Mean Pre-Verb Length

Stephanie Miles SMILES at hesp.umd.edu
Fri Jul 30 18:02:48 UTC 1999


I'm completing a master's thesis at the University of Maryland (under Nan Ratner) for which I'm studying children, ages 2:6 and up, and their mothers. Among other analyses, I'm looking at syntactic complexity.  I'm including Mean Pre-Verb Length (mean # of morphemes before the main verb in each clause) as one measure, but have been unable to find many conventions for the calculation of this measure.  A few studies, such as Snow (1972) and Fey, Leonard, & Wilcox (1981) offer some basic guidelines (e.g., exclude imperatives and accessories, include prepositions when they precede the main verb in a secondary clause), but I have come up with several additional questions during my analyses for which I haven't found answers.  I've posed some of these below-- any help that anyone can offer would be very much appreciated!

(1) how are morphemes in inverted structures (questions) counted-- e.g., "Is the baby hungry?" Do I count 0 or 2 (for "the baby") morphemes? 

(2) how does one deal with verb omissions, such as, "she all better" (where the verb "is" is assumed) or "I holding" (does that count as 1?) 

AND subject omissions, such as: 
"remember" for "do you remember" and 
"want to get down" for "do you want to get down?" 

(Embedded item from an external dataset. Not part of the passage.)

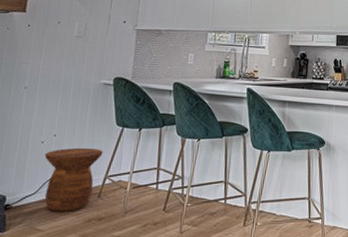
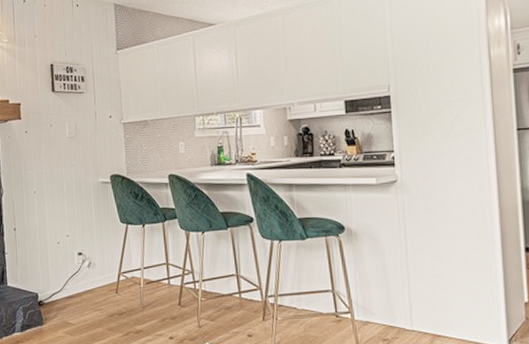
side table: present [44,147,103,212] -> none [62,246,113,307]

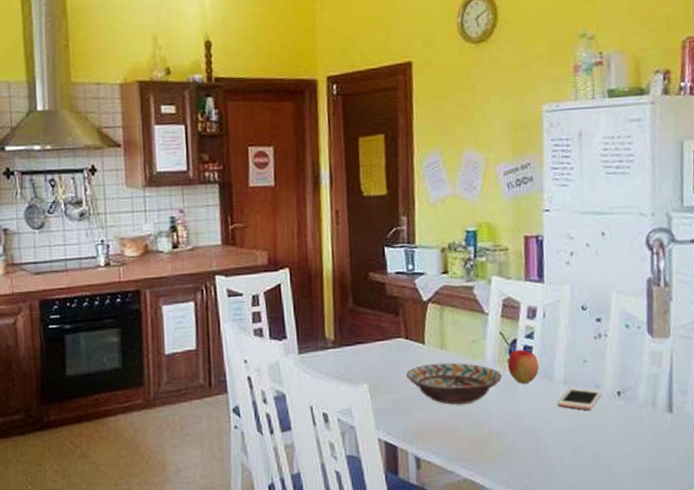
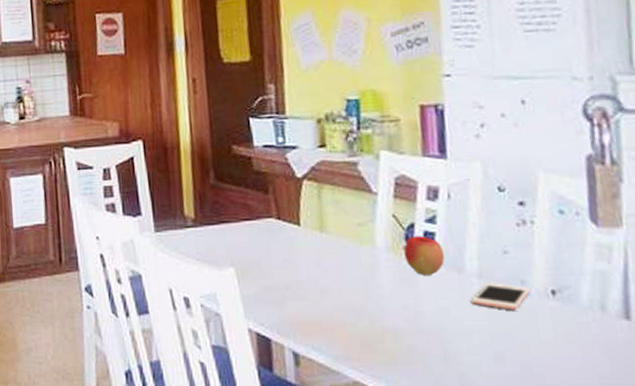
decorative bowl: present [406,362,502,405] -> none [279,247,397,295]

(3) how about utterances that start with "and"? 
(i'm assuming that "and" is just a connector and that I would start the count at the subject that follows it) 

(4)Are "yes" and "no" counted as accessories in a sentence such as ("Yes, I'm going")? It seems that yes and no are redundant in this case, so I'm not certain.

(5) How are utterances such as "you do" (in response to the question, "do I look pretty") or "it does" (in response to "does it go in here?") treated?  Can you treat those as clauses and count accordingly because the main verb is understood?  

That's it for now. Thanks in advance for giving this some thought!